A pinched nerve is a pain in the back, neck, or legs with a sudden trigger. This problem is said to be a pinched nerve because when the surrounding tissue, such as bones, muscles, and tendons, is pressing too tightly. This pressure will interfere with nerve function. Thus, a tingling feeling will appear, such as pain, numbness, and weakness in the body as a result of this condition. before we deal with these pinched nerves, know some that generally occur only on one side of the body. Even so, this condition can be in more than one area. For example, one nerve in the neck and other nerves in the hand can cause mild, even severe, disturbances.
- There is a feeling of numbness on the skin.
- Numbness in your feet or hands.
- Loss of the ability to feel hot, cold, painful, or touch sensations around the skin area.
- The affected muscles become weak.
- Other symptoms that generally occur are burning.
- As well as a tingling feeling accompanied by a sensation such as prickling needles or chest serum.
- There is a pain in the area of the pinched nerve that spreads to other areas around the nerve site.
- This condition can also appear in other locations, far from the location of the pinched nerve. For example, a pinched nerve in the neck, but pain appears in the elbow or arm.
When you experience a pinched nerve, you can feel one or more of these symptoms. and to overcome a pinched nerve which generally appears slowly, it can be seen from the severity of the symptoms that are felt because they can change, depending on the position of our body at that time.

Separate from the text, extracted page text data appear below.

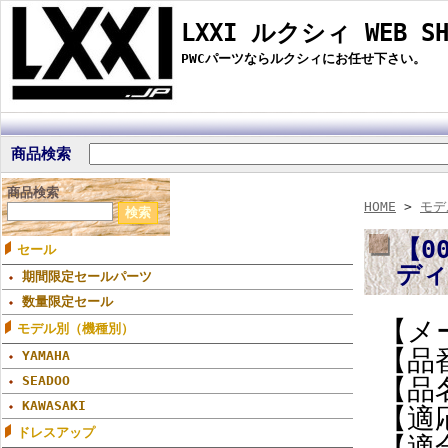
LXXI ルクシィ WEB SH
PWCパーツならルクシィにお任せ下さい。
商品検索
商品検索
HOME
>
モデ
【0
セール
デ
期間限定セールパーツ
数量限定セール
【メ
モデル別（機種別）
【品番
YAMAHA
SEADOO
【品
KAWASAKI
【適応
ドレスアップ
【適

Sometimes, the condition of the pinched nerve can also cause functional disorders in the body. This functional disorder can actually interfere with, for example, the ability to control the urge to urinate and defecate, causing the sufferer to wet the bed. “As reported from the Alodokter page” If we have a pinched nerve, there are several pinched nerve drugs that we can choose from, including non-steroidal anti-inflammatory drugs (NSAIDs), such as ibuprofen and naproxen, which can help deal with inflammation or pain caused by the pinched nerve. Other anti-inflammatory drugs such as corticosteroids have also been found to be useful in many types of conditions associated with pinched nerves. These drugs can be given by mouth or by injection, other benefits can also reduce pain and swelling that occurs. Here are some other ways to treat a pinched nerve are:
Physiotherapy is a type of treatment to help you move better, relieve pain, and also help improve or restore physical function and fitness levels. The therapy also helps in stretching and strengthening muscles. This therapy almost always includes exercise, including stretching, core training, weight lifting, and walking.
- Surgery or surgery
If the pinched nerve does not improve after several weeks to several months with medication and physiotherapy, your doctor will recommend surgery. The type of surgery or surgery also varies depending on the location of the pinched nerve.
In addition to drugs in dealing with these nerves, we also need to know preventive steps so that you avoid pinched nerve problems. For example, maintaining a good position, don’t cross your legs or lie down in any position for long periods of time when doing regular exercise, especially strength and flexibility exercises. It is a good idea to limit repetitive movements and give pause at any time when you do an activity with repetitive movements; maintain a healthy weight to avoid pinched nerves.